RELATED: Ohio lawmakers consider to make major changes to gun laws
In southwest Ohio, Wyen worked with Sidney City Schools in Shelby County, which adopted a nearly identical plan in 2013, and Georgetown Exempted Village Schools in Brown County, east of Cincinnati.
There, Georgetown Superintendent Chris Burrow oversees staff members who, starting Wednesday when school returns, will have weapons concealed on their bodies. Burrow’s staff follows a path already blazed by Edgewood City Schools in Butler County, which adopted a concealed carry policy in 2013.
Why conceal guns on the body instead of in a safe?
“It’s ultimately about putting people in place to protect the house,” Burrow said. “We hope and pray it would never be us, but at the end of the day, we have to be ready in seconds and not minutes.”
Burrow, Wyen and John Scheu, the Sidney superintendent, each said their boards and administrations decided to be as transparent as possible about the process.
While some intimate details — types and locations of weapons and names of trained staff — are undisclosed as part of each district’s safety plan, the mere fact that students and parents know guns are in the building is more than can be said for other Ohio districts.

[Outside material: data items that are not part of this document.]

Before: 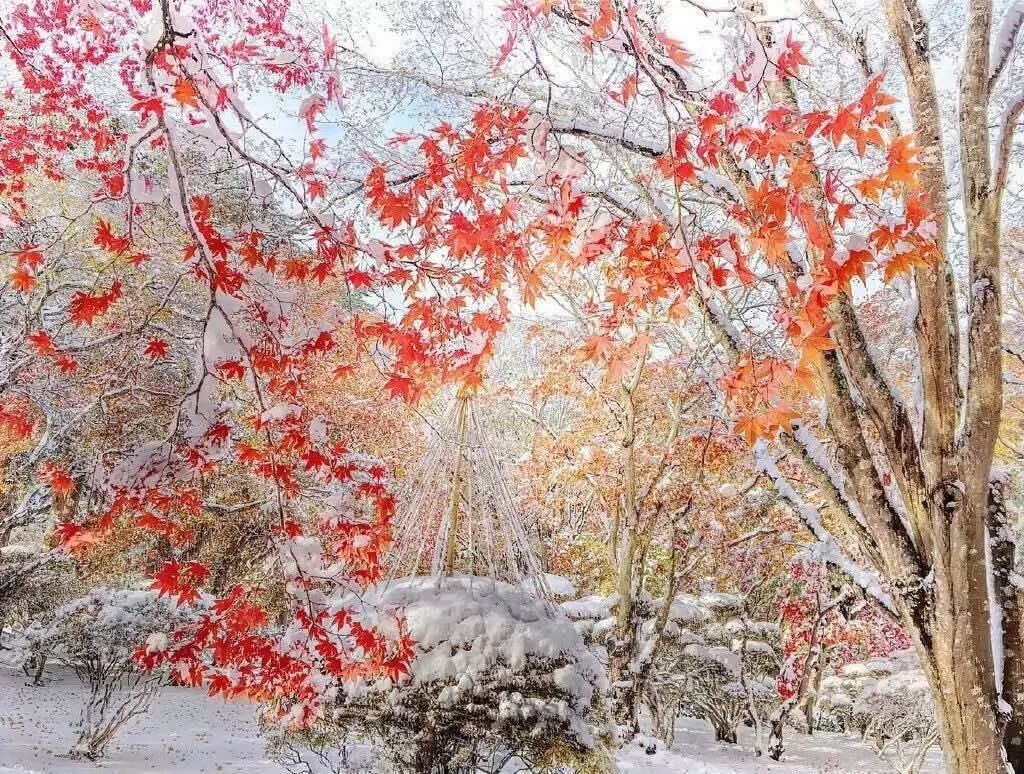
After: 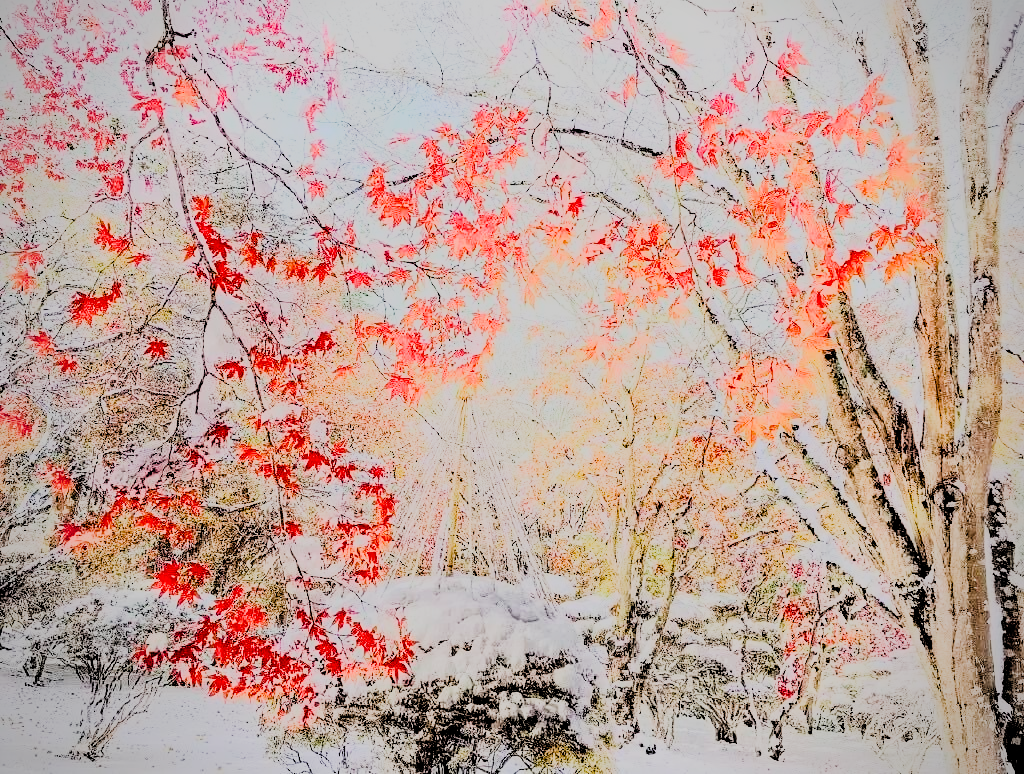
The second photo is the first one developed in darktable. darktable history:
vignetting: fall-off radius 45%, brightness -0.33
rgb curve: curves: ch0 [(0, 0) (0.21, 0.15) (0.24, 0.21) (0.5, 0.75) (0.75, 0.96) (0.89, 0.99) (1, 1)]; ch1 [(0, 0.02) (0.21, 0.13) (0.25, 0.2) (0.5, 0.67) (0.75, 0.9) (0.89, 0.97) (1, 1)]; ch2 [(0, 0.02) (0.21, 0.13) (0.25, 0.2) (0.5, 0.67) (0.75, 0.9) (0.89, 0.97) (1, 1)], compensate middle gray true
filmic rgb: black relative exposure -4.4 EV, white relative exposure 5 EV, threshold 3 EV, hardness 2.23, latitude 40.06%, contrast 1.15, highlights saturation mix 10%, shadows ↔ highlights balance 1.04%, preserve chrominance RGB euclidean norm (legacy), color science v4 (2020), enable highlight reconstruction true
tone equalizer: on, module defaults
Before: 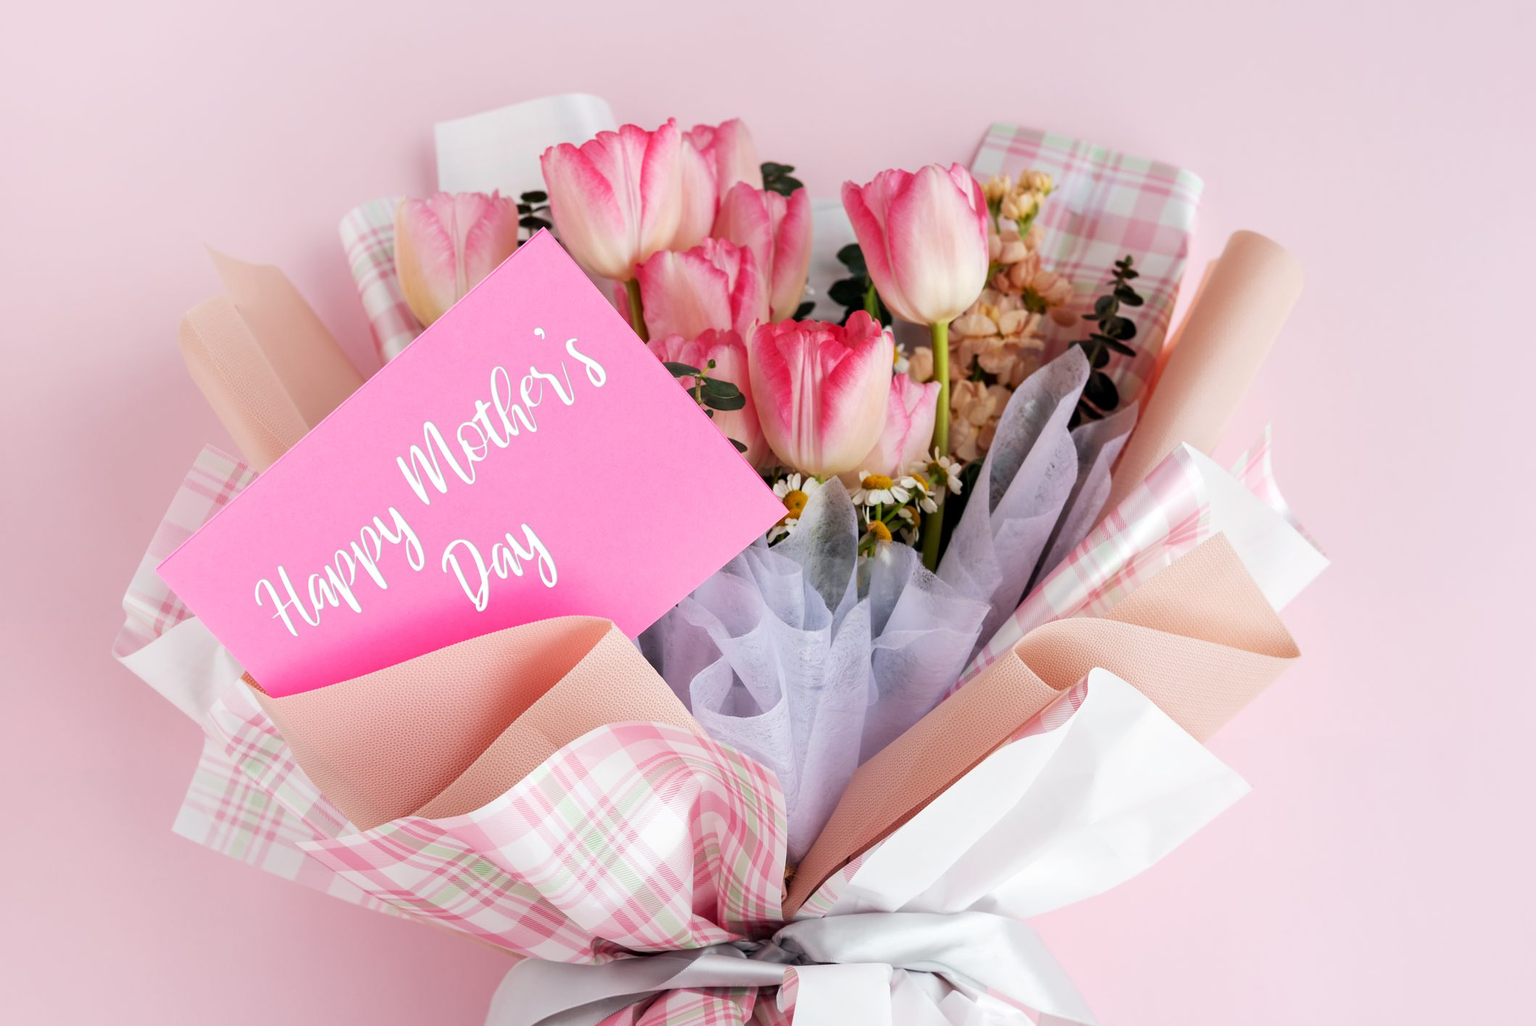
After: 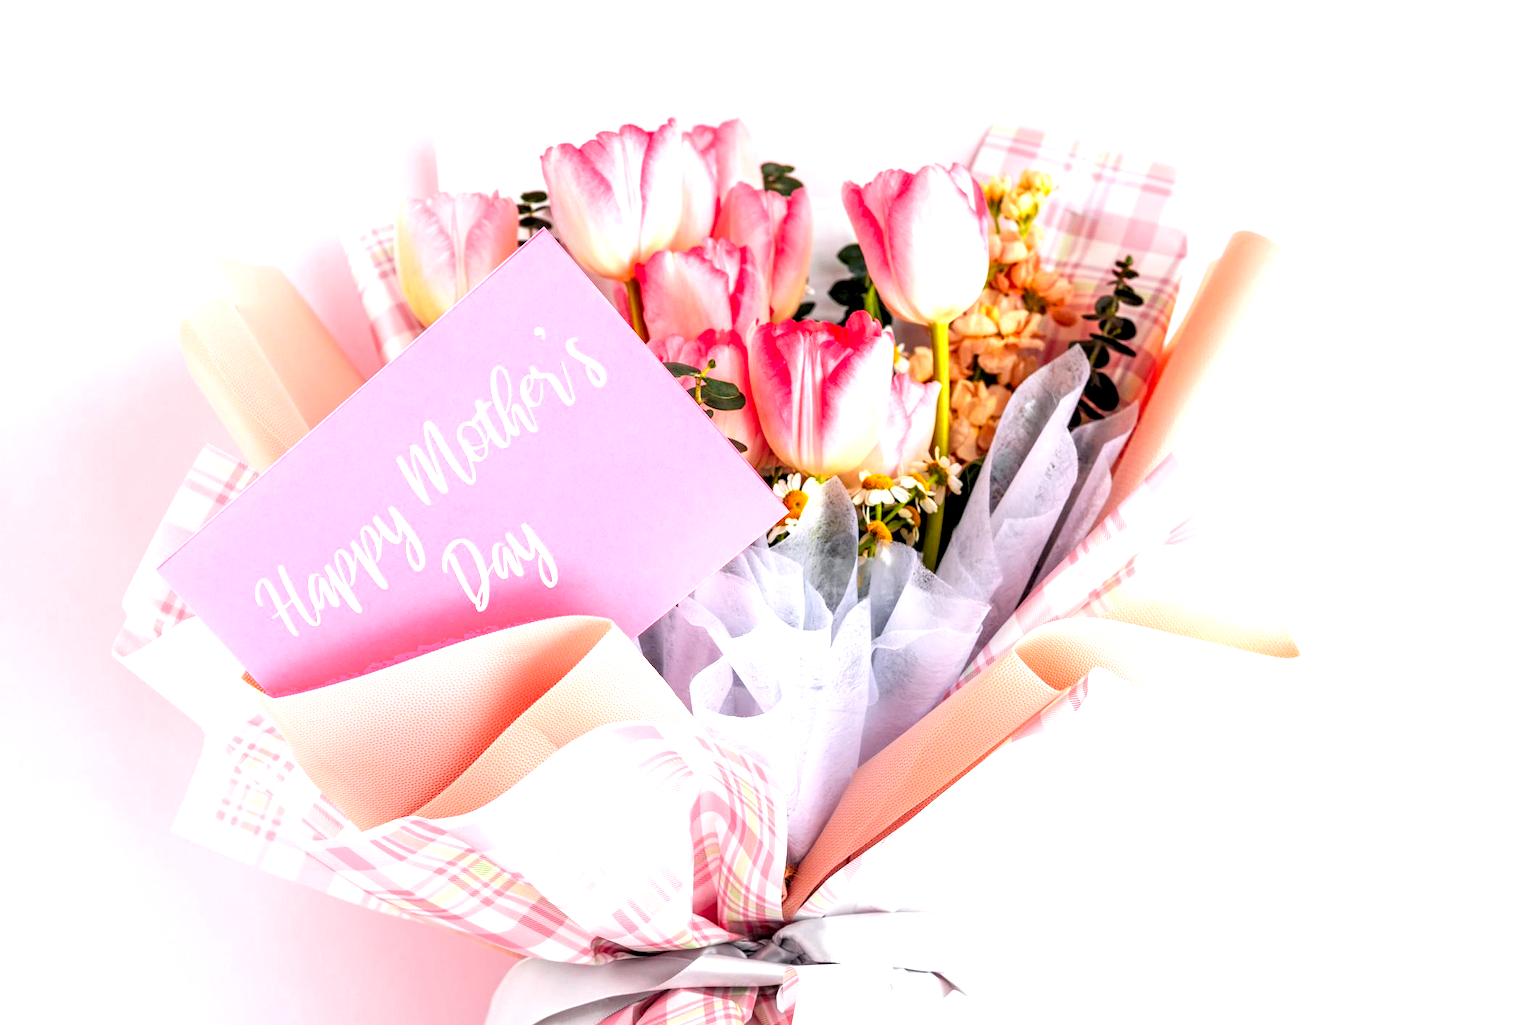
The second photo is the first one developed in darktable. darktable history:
levels: black 0.095%, levels [0.044, 0.416, 0.908]
color zones: curves: ch0 [(0, 0.511) (0.143, 0.531) (0.286, 0.56) (0.429, 0.5) (0.571, 0.5) (0.714, 0.5) (0.857, 0.5) (1, 0.5)]; ch1 [(0, 0.525) (0.143, 0.705) (0.286, 0.715) (0.429, 0.35) (0.571, 0.35) (0.714, 0.35) (0.857, 0.4) (1, 0.4)]; ch2 [(0, 0.572) (0.143, 0.512) (0.286, 0.473) (0.429, 0.45) (0.571, 0.5) (0.714, 0.5) (0.857, 0.518) (1, 0.518)]
contrast equalizer: y [[0.5, 0.5, 0.468, 0.5, 0.5, 0.5], [0.5 ×6], [0.5 ×6], [0 ×6], [0 ×6]]
exposure: black level correction 0, exposure 0.598 EV, compensate highlight preservation false
local contrast: detail 150%
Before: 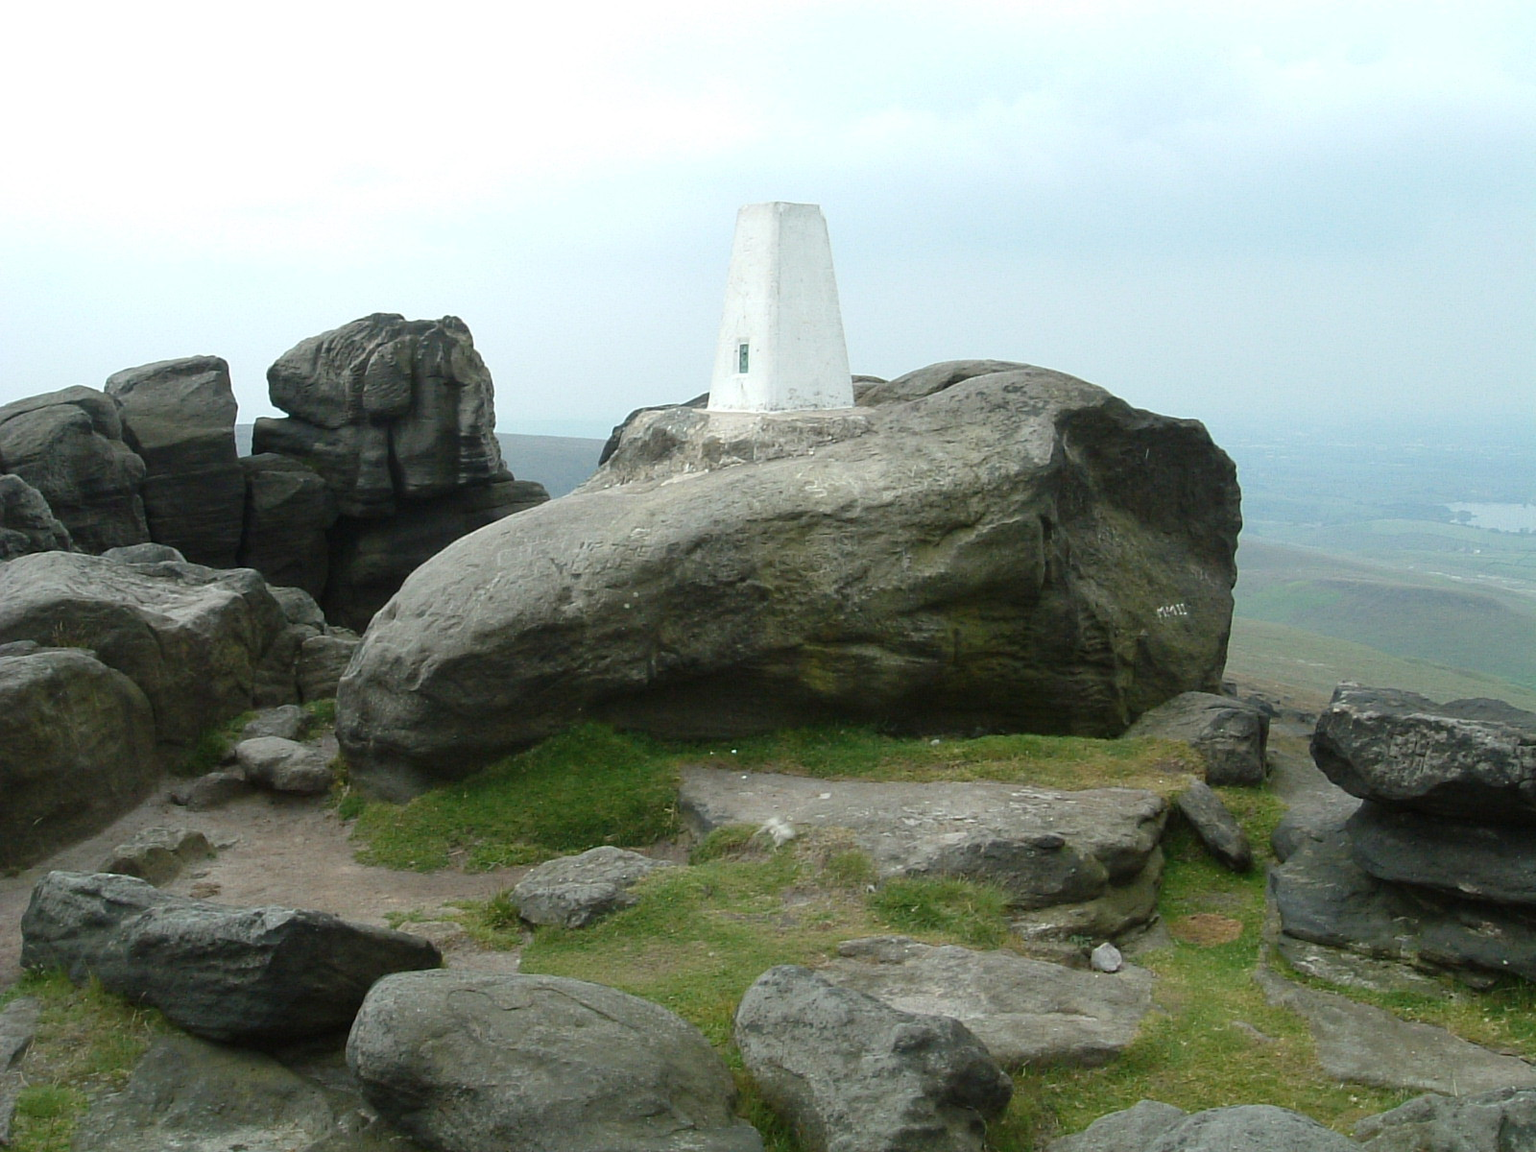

“We decided to be transparent,” Burrow said. “We went to training this summer, and there were districts that did not tell their communities.”
In Mad River Local Schools, staff members interviewed to join the volunteer team, then attended one of two courses offering Ohio Peace Officer Training, which is the basic requirement for becoming a police officer. The team also trained at the Montgomery County Sheriff’s Office gun range.
So far, Wyen said, the response has been positive. He said only one parent has called him opposed to the plan.
Though the Ohio Education Association opposes arming teachers — police officers in schools are “a much better way to go than arming school employees,” the association declared in 2013 — Wyen and Burrow said many teachers in their districts also embraced the new firearm policy.
“We had others that just had a lot of questions, especially people who are hesitant around guns,” Burrow said. “I did have a few staff members who said, ‘I don’t know if I can work here.’”
“We worked through it,” he said. “They weren’t as adamantly opposed as they were before.”
Four years after bringing guns into Sidney City Schools, Scheu said more than 90 percent of the staff who first volunteered have stayed with the program. He said the district has no issue finding educators willing to bear arms.
“As a matter of fact, we have a waiting list.”